Provavelmente a punição em cima da Renault se deu por causa da lembrança da fatalidade ocorrida dias antes do GP da Hungria, quando o jovem Henry Surtees (filho de John Surtees, tema da última coluna) morreu depois de ter sua cabeça atingida por uma roda desprendida de outro carro, em uma prova de Fórmula 2.
 
Na Fórmula 1, mais pilotos sofreram acidentes por causa de objetos não pertencentes aos seus carros.
 
No GP da Itália de 95, Gerhard Berger não completou a prova pois a câmera do carro de Alesi (seu companheiro na Ferrari) se soltou e acertou o seu automóvel, danificando a suspensão dianteira.
 
Também na Itália, em 78, na tragédia que tirou a vida de Ronnie Peterson, uma roda atingiu o piloto Vittorio Brambrilla. Por sorte, o italiano não sofreu nenhum ferimento mais sério.

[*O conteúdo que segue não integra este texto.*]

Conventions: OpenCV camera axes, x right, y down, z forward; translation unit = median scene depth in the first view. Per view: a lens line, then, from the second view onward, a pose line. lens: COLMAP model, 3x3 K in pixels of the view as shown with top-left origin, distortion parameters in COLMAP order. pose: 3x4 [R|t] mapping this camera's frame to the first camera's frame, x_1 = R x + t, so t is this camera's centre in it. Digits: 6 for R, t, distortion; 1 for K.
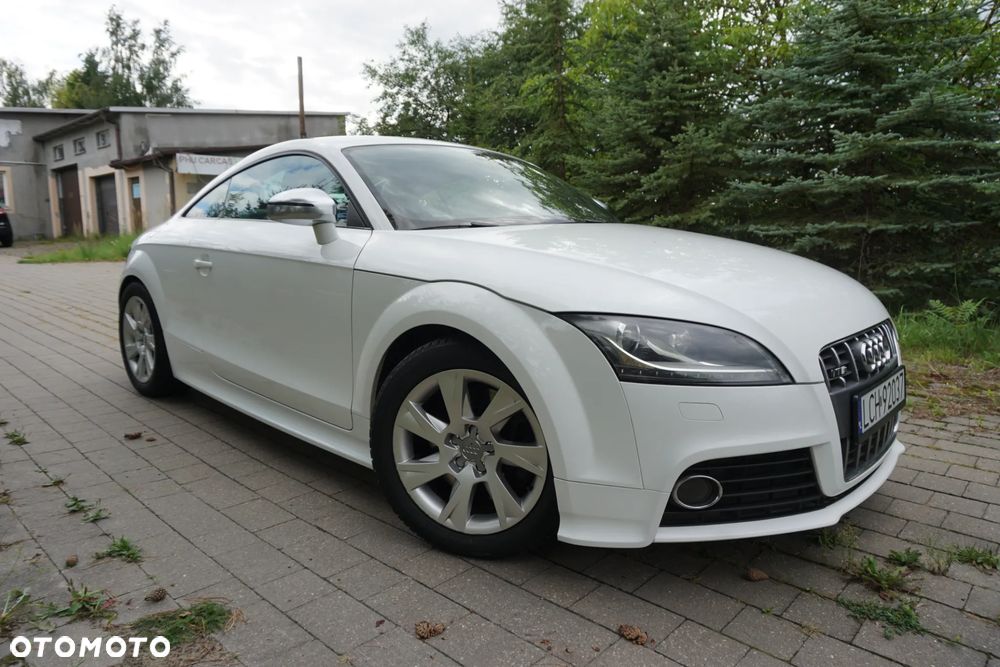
lens RADIAL K [[655.0, 0, 506.9], [0, 655.0, 331.5], [0, 0, 1]] dist [-0.048867, 0.031140]
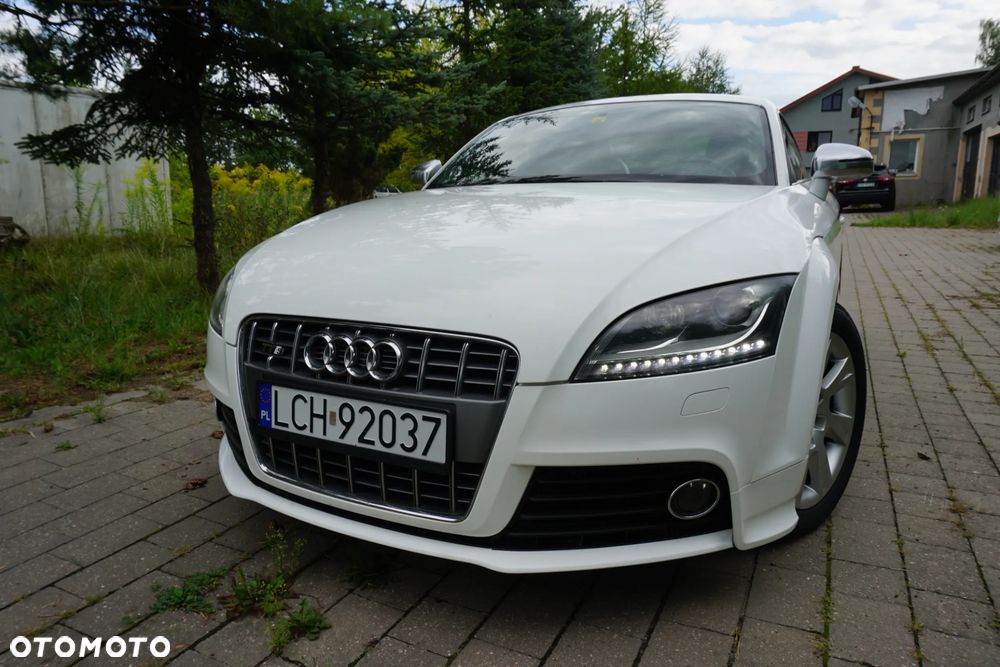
lens RADIAL K [[657.0, 0, 497.6], [0, 657.0, 334.0], [0, 0, 1]] dist [-0.043591, 0.024060]
pose [[0.259718, 0.193865, -0.946025, 0.351618], [-0.141034, 0.976753, 0.161443, -0.036257], [0.955330, 0.091492, 0.281022, 0.254688]]
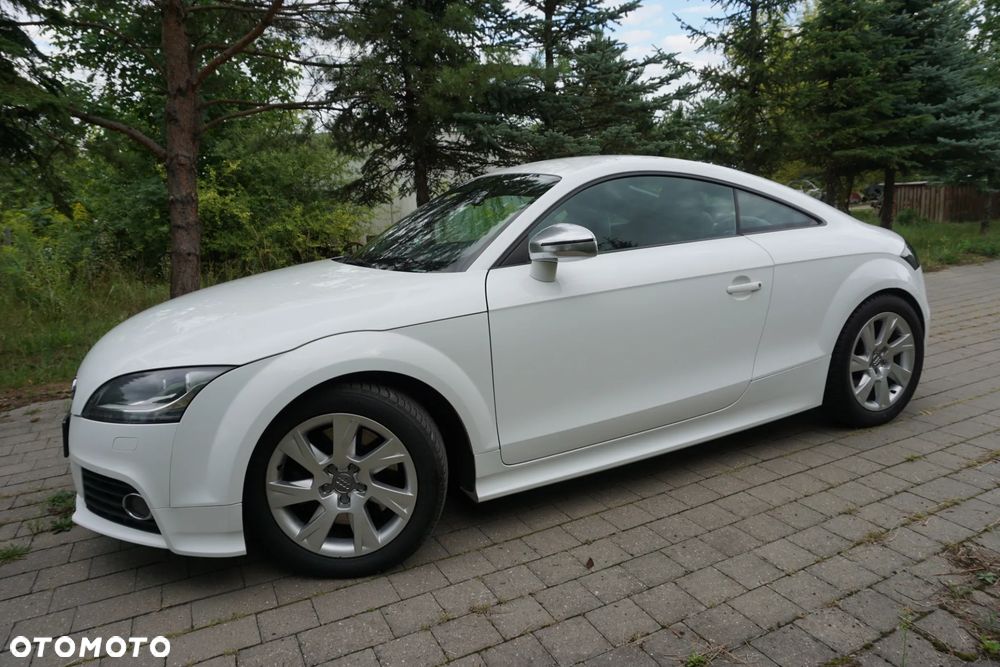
lens RADIAL K [[655.6, 0, 497.7], [0, 655.6, 335.0], [0, 0, 1]] dist [-0.043244, 0.028130]
pose [[-0.376511, 0.195262, -0.905600, 0.380771], [-0.094296, 0.964381, 0.247140, -0.124659], [0.921601, 0.178446, -0.344687, 0.593970]]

Nos treinos do GP da Áustria de 87, um cervo cruzou a pista e o sueco Stefan Johansson o atropelou. O animal morreu, mas o piloto nada sofreu, embora seu McLaren tenha ficado todo arrebentado.
 
Infelizmente, outros pilotos tiveram um destino pior...

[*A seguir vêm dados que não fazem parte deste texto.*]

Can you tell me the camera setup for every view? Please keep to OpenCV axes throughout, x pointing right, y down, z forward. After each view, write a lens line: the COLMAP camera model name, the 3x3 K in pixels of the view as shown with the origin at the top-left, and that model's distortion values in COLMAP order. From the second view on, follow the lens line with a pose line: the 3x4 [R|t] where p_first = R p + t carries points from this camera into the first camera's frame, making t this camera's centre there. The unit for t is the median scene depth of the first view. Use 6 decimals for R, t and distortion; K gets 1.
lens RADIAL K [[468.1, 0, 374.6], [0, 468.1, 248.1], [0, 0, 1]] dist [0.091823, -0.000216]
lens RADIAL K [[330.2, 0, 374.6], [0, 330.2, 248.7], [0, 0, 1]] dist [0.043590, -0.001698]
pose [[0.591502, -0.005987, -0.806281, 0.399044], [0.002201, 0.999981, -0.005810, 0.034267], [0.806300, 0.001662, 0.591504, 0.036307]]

No Grande Prêmio França, em 72, uma pedra vazou a viseira do capacete do austríaco Helmut Marko e o deixou cego de um olho. Marko encerrou ali sua carreira.
 
E o caso mais triste foi o de Tom Pryce, falecido em um acidente bizarro! No GP da África do Sul de 1977, a Shadow de Renzo Zorzi começou a pegar fogo e dois fiscais, totalmente despreparados, atravessaram a pista para tentar apagar o incêndio. Era uma reta e Tom Pryce, na outra Shadow, não teve como desviar e acabou atropelando um deles, que morreu. Fatidicamente, o extintor que o fiscal carregava atingiu a cabeça de Tom Pryce, causando a morte do piloto!!!

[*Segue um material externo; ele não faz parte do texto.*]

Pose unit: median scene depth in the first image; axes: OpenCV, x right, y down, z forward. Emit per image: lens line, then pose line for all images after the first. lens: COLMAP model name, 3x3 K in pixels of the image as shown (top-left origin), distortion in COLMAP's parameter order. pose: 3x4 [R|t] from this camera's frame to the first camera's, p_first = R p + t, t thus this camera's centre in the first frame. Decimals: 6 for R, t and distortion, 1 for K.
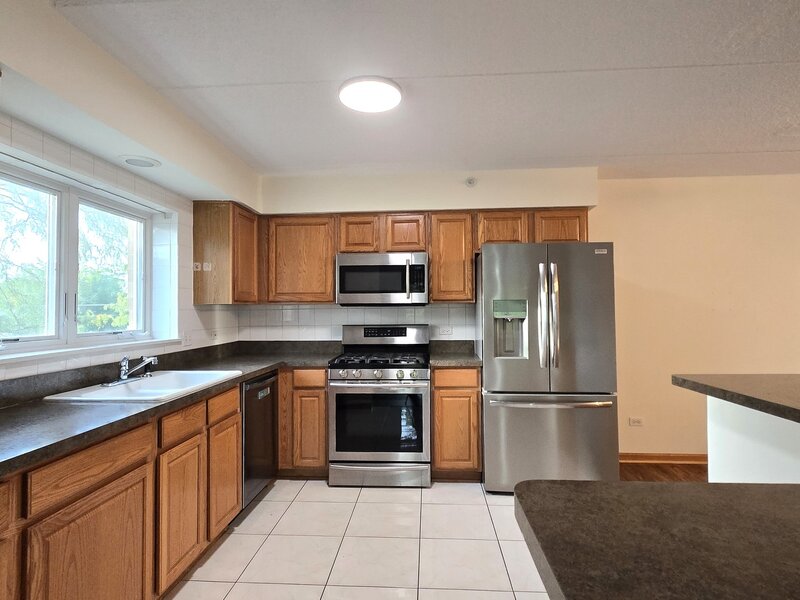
lens RADIAL K [[425.1, 0, 397.2], [0, 425.1, 298.5], [0, 0, 1]] dist [-0.001095, 0.000116]
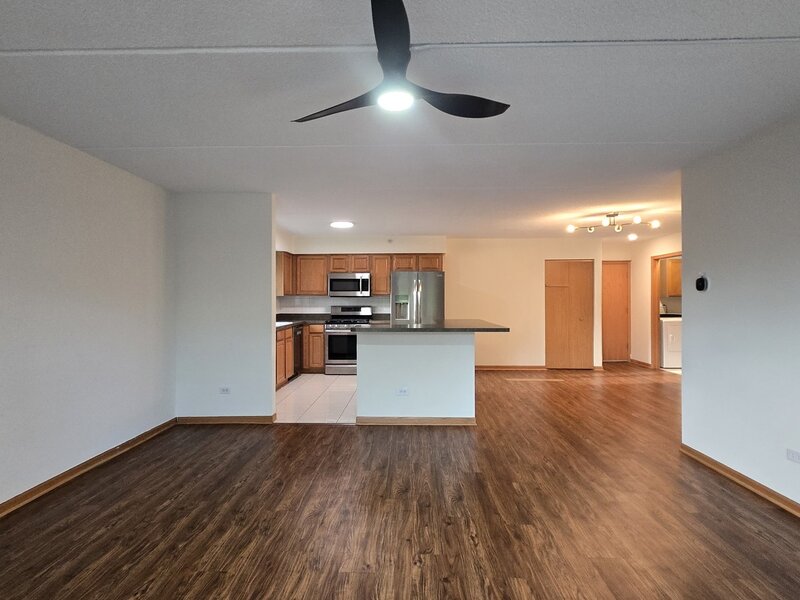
lens RADIAL K [[425.1, 0, 397.1], [0, 425.1, 298.4], [0, 0, 1]] dist [-0.001095, 0.000116]
pose [[0.999565, 0.006087, 0.028843, 0.151678], [-0.006805, 0.999667, 0.024879, -0.033113], [-0.028682, -0.025064, 0.999274, -1.233480]]
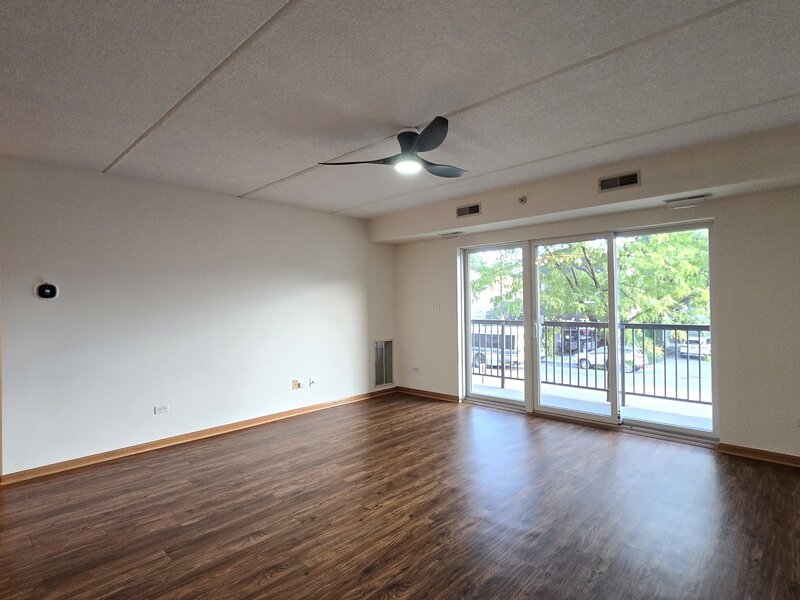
lens RADIAL K [[425.1, 0, 396.2], [0, 425.1, 300.8], [0, 0, 1]] dist [-0.001095, 0.000116]
pose [[-0.760687, 0.019236, 0.648834, -0.352366], [0.004296, 0.999688, -0.024602, 0.002829], [-0.649105, -0.015927, -0.760532, -0.021137]]
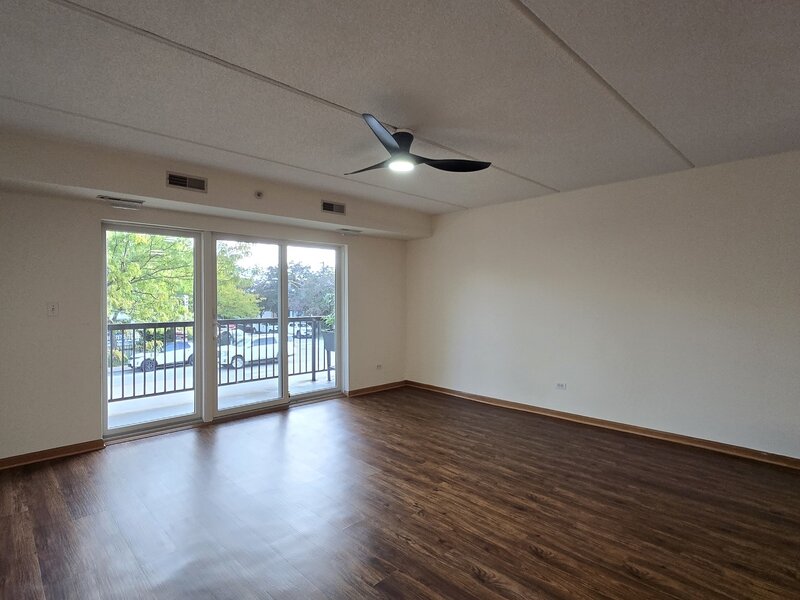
lens RADIAL K [[425.1, 0, 400.3], [0, 425.1, 298.1], [0, 0, 1]] dist [-0.001095, 0.000116]
pose [[-0.671064, 0.010873, -0.741320, 0.803896], [0.024353, 0.999676, -0.007383, -0.007806], [0.740999, -0.023008, -0.671111, -0.099807]]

A cena foi chocante e se assemelhou ao que assistimos com Massa no aspecto que o carro de Pryce seguiu em frente, com o piloto já sem reações. O automóvel inclusive bateu no de Jacques Laffite no final da reta.
 
Entre os brasileiros, duas lembranças: a primeira é a batida que vitimou Ayrton Senna, diferente das relatadas acima por que não se deu por algo externo ao seu carro (o defeito foi em sua Williams e o ângulo e a força da pancada no muro foram decisivos), mas com semelhança no fato que o acidente foi piorado por que um braço da suspensão do carro atingiu seu capacete.
 
A segunda infelicidade envolve Cristiano da Matta, que em 2006, pela Champ Car, repetiu o caso de Stefan Johansson ao atropelar um cervo que atravessou a pista. Após o atropelamento, Cristiano ficou inconsciente e bateu em muros de proteção. O piloto foi operado, ficou na UTI, e teve uma lenta recuperação até voltar a correr. Hoje, disputa corridas esporádicas.